Is China Claus about to deliver a heart-warming ending to the euro crisis?
That is the latest hope of the financial markets, which have rallied around promised Chinese support of Europe’s scramble to find a solution to its debt problems. But gifts from the world’s most aggressive trader often come with costly strings attached.
Wang Qishan, vice premier of China, said Tuesday that China had taken “concrete actions” to help some European countries. A Portuguese newspaper reported this week that the Chinese are preparing to buy some Portuguese bonds, helping to cool a simmering financing crisis on the euro zone’s periphery.
The news helped boost two modest rallies in the U.S. stock market and stabilized the euro, which has been sliding for seven weeks against the dollar, at around $1.31.
It seems plausible that Chinese buying of euro bonds could make a difference for stressed-out European borrowers, given China’s trade surplus-driven financial might and the modest immediate financing needs of Portugal.
Should China buy, say, 4.5 billion euros ($6 billion) worth of Portuguese bonds, it would in one fell swoop satisfy half of the country’s refinancing gap for 2011, FT Alphaville notes.
What’s more, a purchase of that size hardly seems outlandish: Mark Williams, an economist at Capital Economics in London, writes that even conservative assumptions suggest China has been taking down $7 billion to $8 billion a month in euro-denominated assets this year, just as a matter of course.
Yet this gift may not keep on giving. China agreed this summer, for instance, to buy some Spanish bonds. That helped to assure the success of a key debt auction, though China demanded in return that European ministers publish the results of their bank stress tests – an effort that is now widely regarded as something less than an overwhelming success, given that Spain and other weaker euro economies are now back in the soup.
What’s more, as FT Alphaville’s Joseph Cotterill asks this week, is what’s the quid pro quo this time? The mind boggles, because, as Howard Simons of Bianco Research has been saying, bringing the Chinese in to help clean up messes in Western financial markets has a, let’s say, mixed track record.
He points to the unofficial accord reached in the summer of 2008, in the days before Hank Paulson started waxing on about his bazooka.
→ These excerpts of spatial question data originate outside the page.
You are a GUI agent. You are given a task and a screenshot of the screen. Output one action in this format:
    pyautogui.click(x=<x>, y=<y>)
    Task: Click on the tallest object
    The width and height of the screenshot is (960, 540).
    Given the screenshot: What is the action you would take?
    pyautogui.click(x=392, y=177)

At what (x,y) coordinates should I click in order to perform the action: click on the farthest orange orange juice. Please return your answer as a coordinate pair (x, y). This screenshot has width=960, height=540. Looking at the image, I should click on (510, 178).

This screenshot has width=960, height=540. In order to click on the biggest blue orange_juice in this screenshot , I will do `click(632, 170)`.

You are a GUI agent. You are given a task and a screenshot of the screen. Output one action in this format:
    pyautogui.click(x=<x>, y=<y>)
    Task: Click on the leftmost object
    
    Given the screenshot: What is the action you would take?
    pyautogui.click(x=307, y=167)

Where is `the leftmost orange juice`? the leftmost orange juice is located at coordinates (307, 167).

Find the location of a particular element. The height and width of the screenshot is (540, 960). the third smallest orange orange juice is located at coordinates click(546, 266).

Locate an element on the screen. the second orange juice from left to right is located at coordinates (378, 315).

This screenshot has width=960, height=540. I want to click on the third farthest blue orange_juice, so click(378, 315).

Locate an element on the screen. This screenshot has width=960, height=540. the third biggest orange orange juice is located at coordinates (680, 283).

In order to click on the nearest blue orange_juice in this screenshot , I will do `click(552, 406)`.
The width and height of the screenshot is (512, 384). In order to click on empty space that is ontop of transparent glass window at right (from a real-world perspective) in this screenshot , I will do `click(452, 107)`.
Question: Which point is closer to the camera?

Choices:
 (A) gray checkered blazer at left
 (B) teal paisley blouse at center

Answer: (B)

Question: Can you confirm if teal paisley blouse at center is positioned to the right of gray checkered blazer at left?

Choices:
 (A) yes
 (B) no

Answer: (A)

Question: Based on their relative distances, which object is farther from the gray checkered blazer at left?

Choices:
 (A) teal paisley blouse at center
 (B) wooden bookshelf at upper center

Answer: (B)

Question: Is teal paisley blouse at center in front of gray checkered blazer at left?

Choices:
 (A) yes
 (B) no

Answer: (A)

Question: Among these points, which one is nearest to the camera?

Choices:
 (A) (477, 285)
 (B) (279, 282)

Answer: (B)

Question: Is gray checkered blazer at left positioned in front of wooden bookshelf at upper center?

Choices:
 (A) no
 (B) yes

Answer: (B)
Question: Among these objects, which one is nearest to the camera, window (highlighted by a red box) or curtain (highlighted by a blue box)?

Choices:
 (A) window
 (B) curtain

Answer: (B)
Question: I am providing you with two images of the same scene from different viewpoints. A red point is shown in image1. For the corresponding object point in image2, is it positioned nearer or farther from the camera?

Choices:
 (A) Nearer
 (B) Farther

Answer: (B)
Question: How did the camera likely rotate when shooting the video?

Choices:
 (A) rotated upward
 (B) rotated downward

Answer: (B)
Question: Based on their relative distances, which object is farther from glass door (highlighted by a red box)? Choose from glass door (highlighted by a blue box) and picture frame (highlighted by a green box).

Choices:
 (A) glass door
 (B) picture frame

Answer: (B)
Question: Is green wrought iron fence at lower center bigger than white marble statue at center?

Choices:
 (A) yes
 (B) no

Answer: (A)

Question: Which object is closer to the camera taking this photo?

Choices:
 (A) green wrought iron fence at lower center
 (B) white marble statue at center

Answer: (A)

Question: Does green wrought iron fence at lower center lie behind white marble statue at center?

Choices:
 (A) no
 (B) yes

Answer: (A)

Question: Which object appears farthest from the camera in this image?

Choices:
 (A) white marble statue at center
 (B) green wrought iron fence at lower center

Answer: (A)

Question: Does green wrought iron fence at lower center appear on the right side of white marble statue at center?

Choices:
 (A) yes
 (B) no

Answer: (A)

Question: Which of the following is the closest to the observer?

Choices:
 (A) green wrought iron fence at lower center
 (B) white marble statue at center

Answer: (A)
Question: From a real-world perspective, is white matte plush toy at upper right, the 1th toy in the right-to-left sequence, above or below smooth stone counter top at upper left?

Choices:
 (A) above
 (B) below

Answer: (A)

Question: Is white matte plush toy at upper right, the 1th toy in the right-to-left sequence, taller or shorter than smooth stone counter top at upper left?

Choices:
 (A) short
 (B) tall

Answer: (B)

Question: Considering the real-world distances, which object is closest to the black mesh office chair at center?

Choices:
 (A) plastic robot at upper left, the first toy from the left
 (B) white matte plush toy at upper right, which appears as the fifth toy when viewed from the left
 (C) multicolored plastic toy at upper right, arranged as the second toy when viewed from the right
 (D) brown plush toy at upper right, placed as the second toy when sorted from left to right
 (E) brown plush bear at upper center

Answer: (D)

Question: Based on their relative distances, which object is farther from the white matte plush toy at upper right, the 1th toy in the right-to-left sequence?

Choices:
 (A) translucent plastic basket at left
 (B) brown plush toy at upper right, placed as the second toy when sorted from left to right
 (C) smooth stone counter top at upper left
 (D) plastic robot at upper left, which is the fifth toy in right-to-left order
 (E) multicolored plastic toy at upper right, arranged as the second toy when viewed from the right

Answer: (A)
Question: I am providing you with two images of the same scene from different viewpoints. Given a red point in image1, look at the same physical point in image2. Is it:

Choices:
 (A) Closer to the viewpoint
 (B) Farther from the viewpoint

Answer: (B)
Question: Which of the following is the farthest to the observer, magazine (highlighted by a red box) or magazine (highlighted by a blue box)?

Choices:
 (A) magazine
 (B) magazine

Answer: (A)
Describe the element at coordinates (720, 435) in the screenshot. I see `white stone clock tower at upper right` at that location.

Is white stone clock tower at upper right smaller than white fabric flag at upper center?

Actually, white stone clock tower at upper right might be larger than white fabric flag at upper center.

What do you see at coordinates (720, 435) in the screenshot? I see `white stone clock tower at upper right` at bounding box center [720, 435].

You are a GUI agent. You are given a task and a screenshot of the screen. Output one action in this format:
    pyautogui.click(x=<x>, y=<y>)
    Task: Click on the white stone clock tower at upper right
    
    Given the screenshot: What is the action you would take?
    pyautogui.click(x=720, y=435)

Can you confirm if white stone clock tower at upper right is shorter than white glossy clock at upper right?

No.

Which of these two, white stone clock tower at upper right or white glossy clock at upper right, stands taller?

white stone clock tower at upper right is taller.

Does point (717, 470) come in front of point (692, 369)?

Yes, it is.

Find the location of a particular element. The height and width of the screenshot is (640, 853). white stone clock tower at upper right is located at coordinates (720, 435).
That one kept China buying U.S. debt and supporting the dollar in exchange for what turned out to be a two-year pause in the yuan’s appreciation against the dollar.
At the time, this deal seemed to offer everyone something: China got a bit of exchange-rate relief for its politically powerful exporters, Europe got an end to the surge in the value of the euro that was bringing domestic economies to heel, and the U.S. got to stop worrying its biggest creditor would pull back from its nervous debt markets. The way was paved for a continuation of global growth, surely?
But two months later, what we got instead was a global financial meltdown.
Of course, there is no shortage of moving parts in global finance and it would be unfair to blame the bazooka accord for what followed. But it’s also hard to ignore that deals like the one apparently being pursued by China and Europe have costs as well as benefits — and that any deal that delays European leaders’ reckoning with their structural problems is likely to register in the final accounting as a cost.
It would obviously be nice to avoid a default in Portugal, but Chinese bond buying alone is not the solution to anyone’s problems.